Ante esta situación, el aprendizaje intergeneracional se presenta como una herramienta fundamental para favorecer la retención y transferencia del conocimiento. En el ámbito universitario las principales formas de IGL se desarrollan en equipos de investigación intergeneracionales, programas de mentoría y espacios de colaboración académica. Estas prácticas permiten no solo la transmisión de conocimientos, sino también la construcción de relaciones profesionales basadas en la confianza y el aprendizaje mutuo. En este sentido, el llamado reverse mentoring destaca como una estrategia especialmente eficaz, ya que invierte los roles tradicionales y permite que los trabajadores más jóvenes, especialmente en el ámbito de las TIC, se conviertan en formadores de sus colegas más experimentados. Uno de los principales retos consiste en transformar el aprendizaje intergeneracional en una práctica intencionada y estructurada dentro de las universidades. Esto implica no solo reconocer su valor, sino también diseñar políticas y estrategias que lo fomenten de manera explícita.

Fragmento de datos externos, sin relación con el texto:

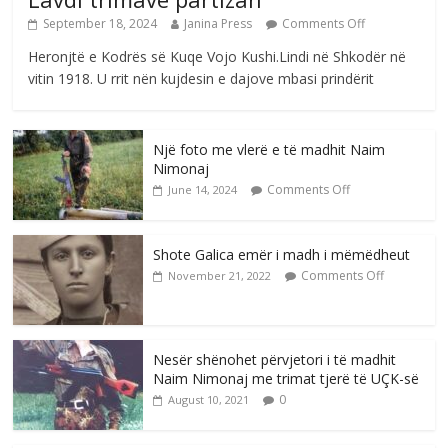
September 18, 2024
Janina Press
Comments Off
Heronjtë e Kodrës së Kuqe Vojo Kushi.Lindi në Shkodër në
vitin 1918. U rrit nën kujdesin e dajove mbasi prindërit
Një foto me vlerë e të madhit Naim
Nimonaj
Comments Off
June 14, 2024
Shote Galica emër i madh i mëmëdheut
Comments Off
November 21, 2022
Nesër shënohet përvjetori i të madhit
Naim Nimonaj me trimat tjerë të UÇK-së
0
August 10, 2021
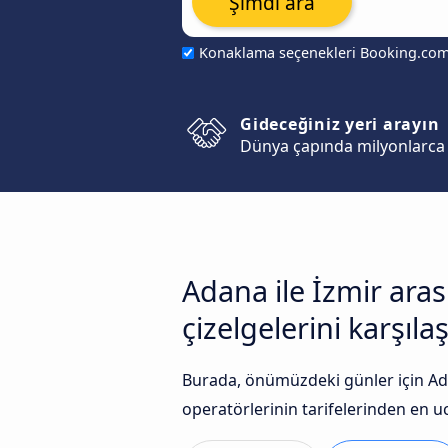
Şimdi ara
Konaklama seçenekleri Booking.co
Gideceğiniz yeri arayın
Dünya çapında milyonlarca 
Adana ile İzmir ara
çizelgelerini karşılaş
Burada, önümüzdeki günler için Ada
operatörlerinin tarifelerinden en uc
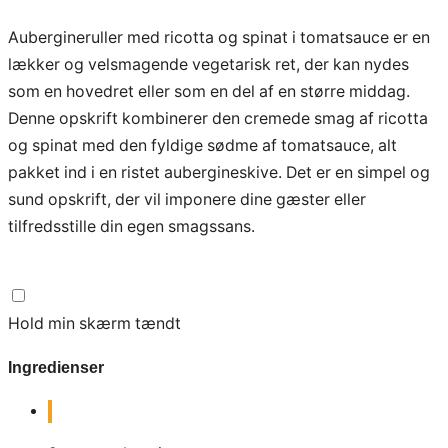
Aubergineruller med ricotta og spinat i tomatsauce er en
lækker og velsmagende vegetarisk ret, der kan nydes
som en hovedret eller som en del af en større middag.
Denne opskrift kombinerer den cremede smag af ricotta
og spinat med den fyldige sødme af tomatsauce, alt
pakket ind i en ristet aubergineskive. Det er en simpel og
sund opskrift, der vil imponere dine gæster eller
tilfredsstille din egen smagssans.
Hold min skærm tændt
Ingredienser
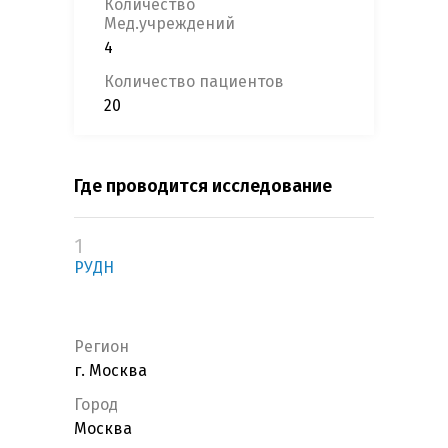
Количество
Мед.учреждений
4
Количество пациентов
20
Где проводится исследование
1
РУДН
Регион
г. Москва
Город
Москва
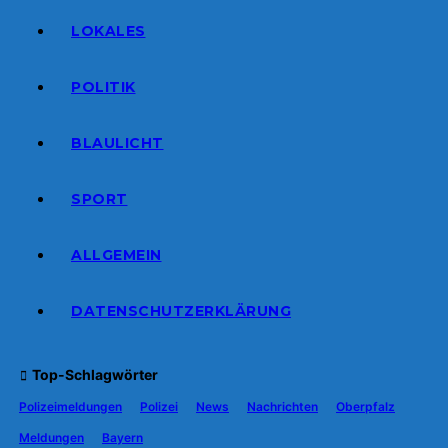
LOKALES
POLITIK
BLAULICHT
SPORT
ALLGEMEIN
DATENSCHUTZERKLÄRUNG
Top-Schlagwörter
Polizeimeldungen
Polizei
News
Nachrichten
Oberpfalz
Meldungen
Bayern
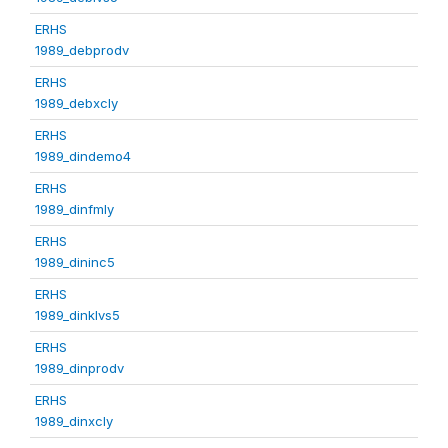
ERHS
1989_debprodv
ERHS
1989_debxcly
ERHS
1989_dindemo4
ERHS
1989_dinfmly
ERHS
1989_dininc5
ERHS
1989_dinklvs5
ERHS
1989_dinprodv
ERHS
1989_dinxcly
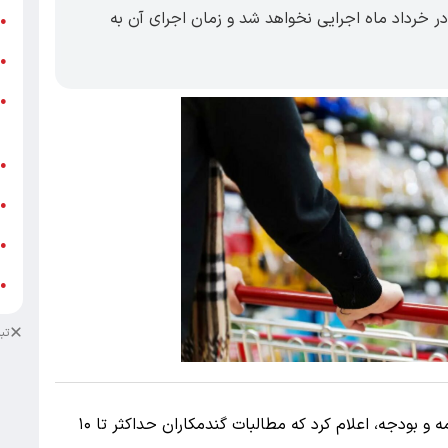
در خرداد ماه اجرایی نخواهد شد و زمان اجرای آن به
ر
●
و
●
و
●
ز
ف
●
ا
●
د
●
د
●
تب
حمید پورمحمدی، رئیس سازمان برنامه و بودجه، اعلام کرد که مطالبات گندمکاران حداکثر تا ۱۰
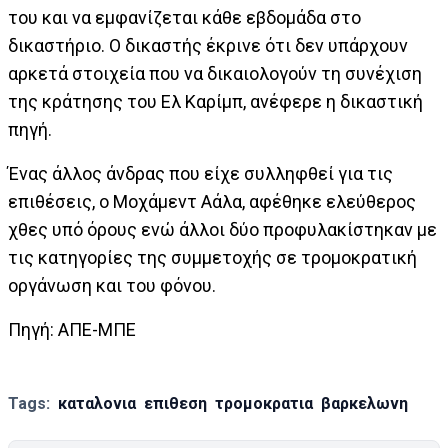
του και να εμφανίζεται κάθε εβδομάδα στο
δικαστήριο. Ο δικαστής έκρινε ότι δεν υπάρχουν
αρκετά στοιχεία που να δικαιολογούν τη συνέχιση
της κράτησης του Ελ Καρίμπ, ανέφερε η δικαστική
πηγή.
Ένας άλλος άνδρας που είχε συλληφθεί για τις
επιθέσεις, ο Μοχάμεντ Αάλα, αφέθηκε ελεύθερος
χθες υπό όρους ενώ άλλοι δύο προφυλακίστηκαν με
τις κατηγορίες της συμμετοχής σε τρομοκρατική
οργάνωση και του φόνου.
Πηγή: ΑΠΕ-ΜΠΕ
Tags:
καταλονια
επιθεση
τρομοκρατια
βαρκελωνη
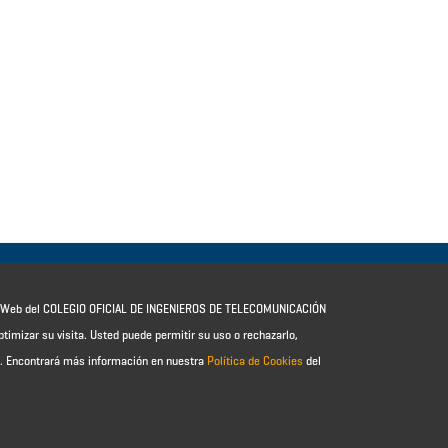
io Web del COLEGIO OFICIAL DE INGENIEROS DE TELECOMUNICACIÓN
ptimizar su visita. Usted puede permitir su uso o rechazarlo,
e.
Encontrará más información en nuestra
Política de Cookies
del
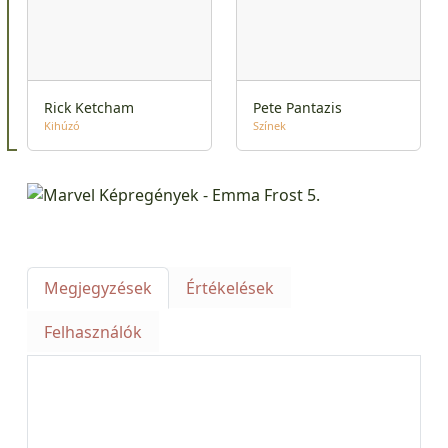
Rick Ketcham
Pete Pantazis
Kihúzó
Színek
Megjegyzések
Értékelések
Felhasználók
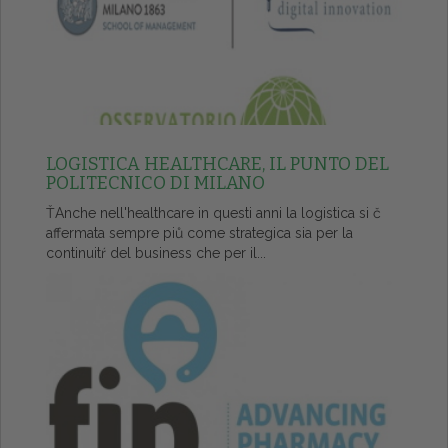
LOGISTICA HEALTHCARE, IL PUNTO DEL
POLITECNICO DI MILANO
ŤAnche nell'healthcare in questi anni la logistica si č
affermata sempre piů come strategica sia per la
continuitŕ del business che per il...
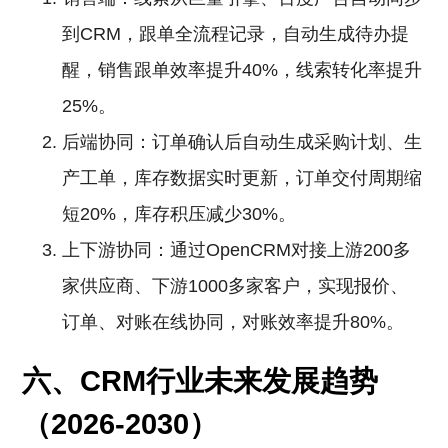
到CRM，跟单全流程记录，自动生成待办提
醒，销售跟单效率提升40%，线索转化率提升
25%。
后端协同：订单确认后自动生成采购计划、生
产工单，库存数据实时更新，订单交付周期缩
短20%，库存积压减少30%。
上下游协同：通过OpenCRM对接上游200多
家供应商、下游1000多家客户，实现报价、
订单、对账在线协同，对账效率提升80%。
六、CRM行业未来发展趋势
（2026-2030）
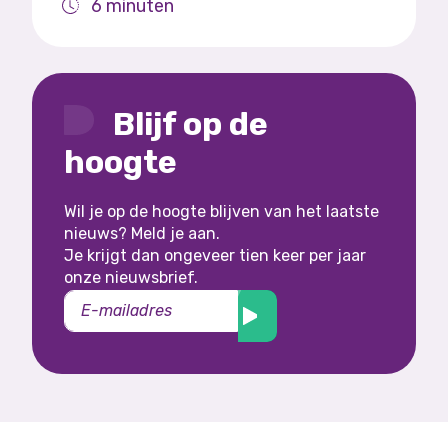
6 minuten
Blijf op de
hoogte
Wil je op de hoogte blijven van het laatste
nieuws? Meld je aan.
Je krijgt dan ongeveer tien keer per jaar
onze nieuwsbrief.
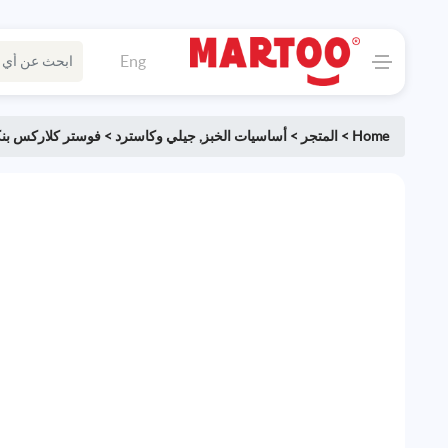
Eng
Home
>
المتجر
>
أساسيات الخبز
,
جيلي وكاسترد
>
فوستر كلاركس بنكه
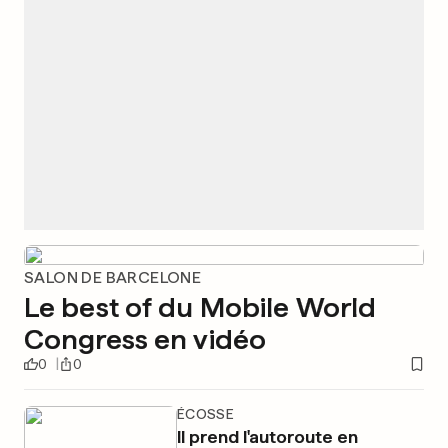
SALON DE BARCELONE
Le best of du Mobile World
Congress en vidéo
0
0
ÉCOSSE
Il prend l'autoroute en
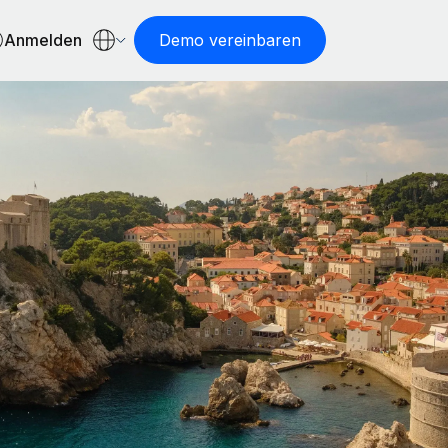
Anmelden
Demo vereinbaren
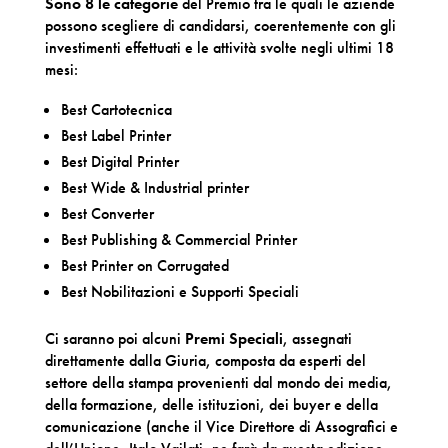
Sono 8 le categorie
del Premio tra le quali le aziende
possono scegliere di candidarsi, coerentemente con gli
investimenti effettuati e le attività svolte negli ultimi 18
mesi:
Best Cartotecnica
Best Label Printer
Best Digital Printer
Best Wide & Industrial printer
Best Converter
Best Publishing & Commercial Printer
Best Printer on Corrugated
Best Nobilitazioni e Supporti Speciali
Ci saranno poi alcuni
Premi Speciali
, assegnati
direttamente dalla Giuria, composta da esperti del
settore della stampa provenienti dal mondo dei media,
della formazione, delle istituzioni, dei buyer e della
comunicazione (anche il Vice Direttore di Assografici e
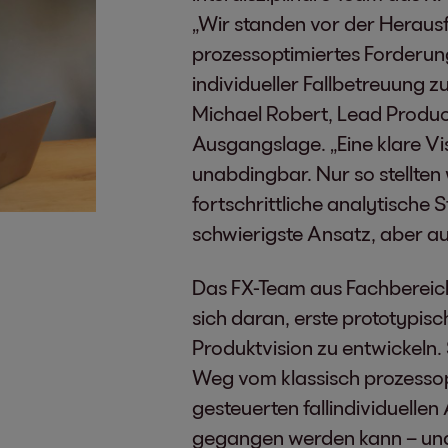
„Wir standen vor der Heraus
prozessoptimiertes Forder
individueller Fallbetreuung z
Michael Robert, Lead Produc
Ausgangslage. „Eine klare Vi
unabdingbar. Nur so stellten w
fortschrittliche analytische
schwierigste Ansatz, aber auc
Das FX-Team aus Fachbereich
sich daran, erste prototypis
Produktvision zu entwickeln. 
Weg vom klassisch prozessop
gesteuerten fallindividuellen 
gegangen werden kann – und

El aprendizaje intergeneracional representa una dimensión clave para el desarrollo de las universidades en un contexto de transformación. Su potencial para mejorar el rendimiento individual, fortalecer los equipos de trabajo y preservar el conocimiento acumulado lo convierte en un elemento estratégico. Sin embargo, su consolidación requiere una mayor atención y, sobre todo, un compromiso que permita integrarlo en la cultura y las prácticas universitarias. Solo así será posible afrontar con éxito los desafíos del relevo generacional y avanzar hacia universidades más inclusivas, dinámicas y sostenibles.